## PROMPT 1
Copy out the entries below line for line, from the first entry line through the line that contains "kingdom: Fungi", with both of those lines included.

## PAGE EXCERPT

Ryan Lamont Benjamin (born April 23, 1970) is a former American football running back who played one season with the Cincinnati Bengals of the National Football League (NFL). He first enrolled at the College of the Sequoias before transferring to the University of the Pacific. He attended Tulare Union High School in Tulare, California. Benjamin was also a member of the Shreveport Pirates of the Canadian Football League (CFL) and Memphis Pharaohs/Portland Forest Dragons of the Arena Football League (AFL).

College career
Benjamin first played college football for the College of the Sequoias Giants.

He played for the Pacific Tigers of the University of the Pacific from 1990 to 1992. He earned Big West Conference Offensive Player of the Year honors in 1991 and 1992. Benjamin led NCAA Division I-A in all-purpose yardage and became the first player in conference history to record 50 passes while rushing for at least 1,500 yards. His 2,996 all-purpose yards were second only to Barry Sanders' NCAA record in 1988. He was named Pacific's first Associated Press First Team All-American and was also the second player in Big West Conference history to earn the honor. Benjamin garnered AP and UPI All-America Second Team recognition after rushing for 1,441 yards and compiling 2,597 all-purpose yards his senior year in 1992. He was inducted into the Pacific Athletics Hall of Fame as part of the 2004-05 class.

## DATA PROVIDED
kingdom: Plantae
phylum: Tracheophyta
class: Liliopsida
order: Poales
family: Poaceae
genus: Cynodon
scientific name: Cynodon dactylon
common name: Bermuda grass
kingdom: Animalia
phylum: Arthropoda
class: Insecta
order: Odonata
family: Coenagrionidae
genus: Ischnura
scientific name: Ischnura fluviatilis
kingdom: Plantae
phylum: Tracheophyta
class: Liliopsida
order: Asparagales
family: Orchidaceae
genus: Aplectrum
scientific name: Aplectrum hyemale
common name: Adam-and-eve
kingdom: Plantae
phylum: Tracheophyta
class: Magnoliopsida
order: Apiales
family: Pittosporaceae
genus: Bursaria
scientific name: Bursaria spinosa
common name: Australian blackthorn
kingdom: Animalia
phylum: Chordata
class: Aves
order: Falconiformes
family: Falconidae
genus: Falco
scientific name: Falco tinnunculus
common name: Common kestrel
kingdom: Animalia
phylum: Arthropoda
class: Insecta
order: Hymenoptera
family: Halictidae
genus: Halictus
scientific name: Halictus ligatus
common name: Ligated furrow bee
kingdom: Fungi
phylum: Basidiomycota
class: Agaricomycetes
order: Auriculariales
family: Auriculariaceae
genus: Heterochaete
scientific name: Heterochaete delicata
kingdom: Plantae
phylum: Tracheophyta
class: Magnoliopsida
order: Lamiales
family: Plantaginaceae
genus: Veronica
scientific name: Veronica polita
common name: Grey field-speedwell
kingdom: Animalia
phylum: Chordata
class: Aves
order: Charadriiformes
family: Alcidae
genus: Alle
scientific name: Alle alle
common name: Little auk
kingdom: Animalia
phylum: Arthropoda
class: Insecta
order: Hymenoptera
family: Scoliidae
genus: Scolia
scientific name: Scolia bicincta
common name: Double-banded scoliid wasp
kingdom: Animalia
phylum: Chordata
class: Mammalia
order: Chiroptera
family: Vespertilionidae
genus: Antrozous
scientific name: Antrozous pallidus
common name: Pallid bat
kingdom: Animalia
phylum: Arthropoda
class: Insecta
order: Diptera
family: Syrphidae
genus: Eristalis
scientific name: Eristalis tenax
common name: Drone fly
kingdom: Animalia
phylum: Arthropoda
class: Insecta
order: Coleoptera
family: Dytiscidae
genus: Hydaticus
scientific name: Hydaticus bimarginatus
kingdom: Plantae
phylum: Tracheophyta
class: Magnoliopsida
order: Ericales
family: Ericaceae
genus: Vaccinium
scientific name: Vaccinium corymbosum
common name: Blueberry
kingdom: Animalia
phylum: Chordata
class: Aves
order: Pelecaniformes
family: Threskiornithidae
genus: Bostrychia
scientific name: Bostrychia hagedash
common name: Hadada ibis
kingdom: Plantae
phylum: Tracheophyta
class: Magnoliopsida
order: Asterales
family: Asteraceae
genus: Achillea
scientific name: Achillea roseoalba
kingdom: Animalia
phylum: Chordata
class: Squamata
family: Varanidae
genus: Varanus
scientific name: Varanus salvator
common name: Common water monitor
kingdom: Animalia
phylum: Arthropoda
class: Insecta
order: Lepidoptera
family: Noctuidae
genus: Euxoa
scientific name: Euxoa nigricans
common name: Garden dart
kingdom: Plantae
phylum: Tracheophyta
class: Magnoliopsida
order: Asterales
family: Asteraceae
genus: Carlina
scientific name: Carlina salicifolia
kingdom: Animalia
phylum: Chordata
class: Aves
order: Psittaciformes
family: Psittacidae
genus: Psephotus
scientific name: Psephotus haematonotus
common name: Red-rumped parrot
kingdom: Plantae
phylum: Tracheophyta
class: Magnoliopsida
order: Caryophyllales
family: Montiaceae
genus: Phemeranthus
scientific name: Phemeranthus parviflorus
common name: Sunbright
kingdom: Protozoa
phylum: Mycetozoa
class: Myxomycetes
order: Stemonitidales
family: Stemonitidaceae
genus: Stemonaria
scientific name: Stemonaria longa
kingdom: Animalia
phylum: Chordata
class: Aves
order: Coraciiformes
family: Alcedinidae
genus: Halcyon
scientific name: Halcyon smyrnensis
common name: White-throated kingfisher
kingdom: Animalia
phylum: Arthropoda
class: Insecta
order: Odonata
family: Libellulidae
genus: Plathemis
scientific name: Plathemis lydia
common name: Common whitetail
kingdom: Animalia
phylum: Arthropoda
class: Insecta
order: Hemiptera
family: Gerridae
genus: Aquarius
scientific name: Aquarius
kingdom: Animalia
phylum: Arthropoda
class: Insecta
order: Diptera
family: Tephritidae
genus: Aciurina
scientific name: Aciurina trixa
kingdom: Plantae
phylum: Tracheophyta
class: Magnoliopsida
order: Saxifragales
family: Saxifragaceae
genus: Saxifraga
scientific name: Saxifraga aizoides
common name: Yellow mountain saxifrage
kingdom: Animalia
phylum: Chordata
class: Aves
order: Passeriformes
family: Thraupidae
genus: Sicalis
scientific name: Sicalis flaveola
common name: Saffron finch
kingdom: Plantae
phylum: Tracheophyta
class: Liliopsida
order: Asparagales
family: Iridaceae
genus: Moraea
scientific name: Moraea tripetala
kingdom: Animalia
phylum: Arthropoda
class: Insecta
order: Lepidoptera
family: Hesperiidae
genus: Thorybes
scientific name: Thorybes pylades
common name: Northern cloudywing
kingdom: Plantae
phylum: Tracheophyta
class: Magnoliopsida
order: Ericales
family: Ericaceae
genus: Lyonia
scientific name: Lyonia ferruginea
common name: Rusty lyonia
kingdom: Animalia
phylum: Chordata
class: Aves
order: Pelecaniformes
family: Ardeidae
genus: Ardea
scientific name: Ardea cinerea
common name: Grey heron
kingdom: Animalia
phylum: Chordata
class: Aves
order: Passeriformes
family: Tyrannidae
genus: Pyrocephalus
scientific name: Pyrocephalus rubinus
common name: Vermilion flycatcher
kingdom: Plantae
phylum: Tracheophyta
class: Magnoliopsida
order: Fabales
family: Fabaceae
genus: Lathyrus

## PROMPT 2
Answer these about the Ryan Benjamin biography:
(a) Which high school did Benjamin attend?
(b) During which years did he play for the Pacific Tigers?
(c) How many rushing yards did he record in his senior year in 1992?

## EXPECTED OUTPUT 1
kingdom: Plantae
phylum: Tracheophyta
class: Liliopsida
order: Poales
family: Poaceae
genus: Cynodon
scientific name: Cynodon dactylon
common name: Bermuda grass
kingdom: Animalia
phylum: Arthropoda
class: Insecta
order: Odonata
family: Coenagrionidae
genus: Ischnura
scientific name: Ischnura fluviatilis
kingdom: Plantae
phylum: Tracheophyta
class: Liliopsida
order: Asparagales
family: Orchidaceae
genus: Aplectrum
scientific name: Aplectrum hyemale
common name: Adam-and-eve
kingdom: Plantae
phylum: Tracheophyta
class: Magnoliopsida
order: Apiales
family: Pittosporaceae
genus: Bursaria
scientific name: Bursaria spinosa
common name: Australian blackthorn
kingdom: Animalia
phylum: Chordata
class: Aves
order: Falconiformes
family: Falconidae
genus: Falco
scientific name: Falco tinnunculus
common name: Common kestrel
kingdom: Animalia
phylum: Arthropoda
class: Insecta
order: Hymenoptera
family: Halictidae
genus: Halictus
scientific name: Halictus ligatus
common name: Ligated furrow bee
kingdom: Fungi

## EXPECTED OUTPUT 2
(a) Tulare Union High School in Tulare, California
(b) 1990 to 1992
(c) 1,441